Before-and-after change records

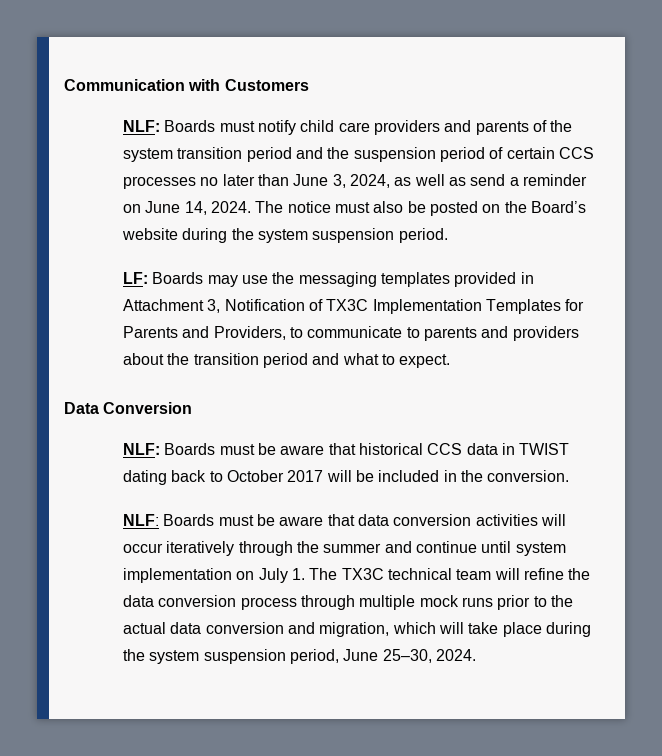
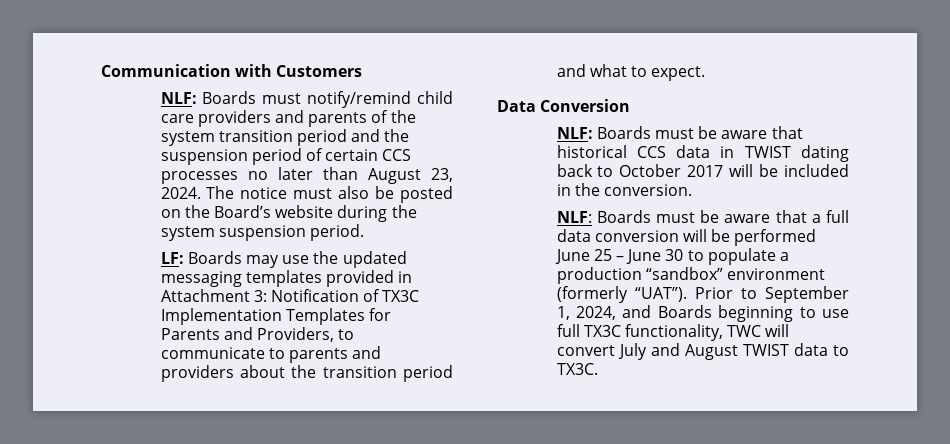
[258,120,297,135] notify -> [307,91,412,108] notify/remind
[293,174,587,188] [123,201,207,215] June 3, 2024, as well as send a reminder on June 14, -> [367,168,453,184] August 23,
(295, 278) none -> [342,251,407,268] updated
[207,299,221,313] 3, -> [253,290,267,302] 3:
[357,514,566,526] [123,541,566,556] [123,568,591,583] [123,595,573,610] [123,622,591,637] [123,649,476,664] data conversion activities will occur iteratively through the summer and continue until system implementation on July 1. The TX3C technical team will refine the data conversion process through multiple mock runs prior to the actual data conversion and migration, which will take place during the system suspension period, June 25–30, 2024. -> [811,210,849,223] [556,229,817,246] [554,248,789,265] [556,267,825,284] [556,286,849,303] [556,305,849,322] [556,324,790,341] [556,343,849,360] [556,363,598,375] a full data conversion will be performed June 25 – June 30 to populate a production “sandbox” environment (formerly “UAT”). Prior to September 1, 2024, and Boards beginning to use full TX3C functionality, TWC will convert July and August TWIST data to TX3C.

**PROBLEM TO SOLVE**
Each entry above should be reproduced exactly, with the pictures removed.

**TASK RESULT**
[258,120,297,135] notify -> [307,91,412,108] notify/remind
[293,174,587,188] [123,201,207,215] June 3, 2024, as well as send a reminder on June 14, -> [367,168,453,184] August 23,
(295, 278) none -> [342,251,407,268] updated
[207,299,221,313] 3, -> [253,290,267,302] 3:
[357,514,566,526] [123,541,566,556] [123,568,591,583] [123,595,573,610] [123,622,591,637] [123,649,476,664] data conversion activities will occur iteratively through the summer and continue until system implementation on July 1. The TX3C technical team will refine the data conversion process through multiple mock runs prior to the actual data conversion and migration, which will take place during the system suspension period, June 25–30, 2024. -> [811,210,849,223] [556,229,817,246] [554,248,789,265] [556,267,825,284] [556,286,849,303] [556,305,849,322] [556,324,790,341] [556,343,849,360] [556,363,598,375] a full data conversion will be performed June 25 – June 30 to populate a production “sandbox” environment (formerly “UAT”). Prior to September 1, 2024, and Boards beginning to use full TX3C functionality, TWC will convert July and August TWIST data to TX3C.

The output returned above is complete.